Hinckley takes over from Eugene White, who accepted a buyout after he lost school board support. She retired last year after 11 years as superintendent of Warren Township schools.
The Indianapolis Star’s Scott Elliott recently pointed to reasons that Hinckley and IPS may not be a good match even for the short term. Her approach is “laser focused on standardizing instruction,” he writes. The dominant vision of reform in Indianapolis, by contrast, involves choices for parents and autonomy for schools. It’s modeled on the Mind Trust’s “opportunity schools” plan and the Center for the Reinvention of Public Education’s portfolio schools concept.

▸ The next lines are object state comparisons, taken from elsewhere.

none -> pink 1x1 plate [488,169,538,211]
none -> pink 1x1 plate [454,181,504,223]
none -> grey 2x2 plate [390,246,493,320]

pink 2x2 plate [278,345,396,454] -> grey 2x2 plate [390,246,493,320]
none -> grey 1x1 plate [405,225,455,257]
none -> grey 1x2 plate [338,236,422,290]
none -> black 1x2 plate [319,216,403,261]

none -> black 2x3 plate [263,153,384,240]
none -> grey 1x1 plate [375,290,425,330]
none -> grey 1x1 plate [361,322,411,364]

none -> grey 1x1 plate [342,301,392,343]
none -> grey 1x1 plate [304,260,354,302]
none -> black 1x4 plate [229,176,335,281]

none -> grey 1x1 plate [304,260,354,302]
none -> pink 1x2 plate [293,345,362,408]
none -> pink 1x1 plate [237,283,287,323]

This approach seems to go hand-in-hand with a yearning for visionary, “cage-busting” leaders. Mind Trust founder and CEO David Harris argues in a recent Star op-ed that IPS should be free to hire non-educators as superintendents. Star opinion editor Tim Swarens adds that the district’s new leader should be a “reformer.”
But Hinckley suggests that meaningful reform involves what happens in the classroom. She is known as an advocate for a consistent and even a uniform approach to instruction. She pledges to move fast on personnel decisions, noting that principal turnover has made it harder for teachers to teach.
“I don’t believe you can have every school doing something different when everyone is measured by a standard assessment on ISTEP,” she says in a revealing interview with Elliott. “Systems can be flexible. But our first responsibility is to make sure every classroom is providing instruction to the state standards that they will be measured by.”
She apparently left Warren Township on solid footing, with most of its 17 schools earning respectable state grades last year. Of course, Warren Township isn’t IPS; it’s much smaller and it doesn’t struggle with the same level of poverty. But neither is it the suburban district it once was. Nearly two-thirds of its students are non-white and two-thirds qualify for free or reduced-price lunches.
Hinckley tells Elliott she has no interest in the long-term IPS job, which the board hopes to fill by August. But she’s only 60. The challenge of turning around such a district could be tempting. If there’s a sense by summer that she is succeeding, could there be pressure on the school board to keep her?
Hinckley may not be what Indy wants. Could she be what it needs?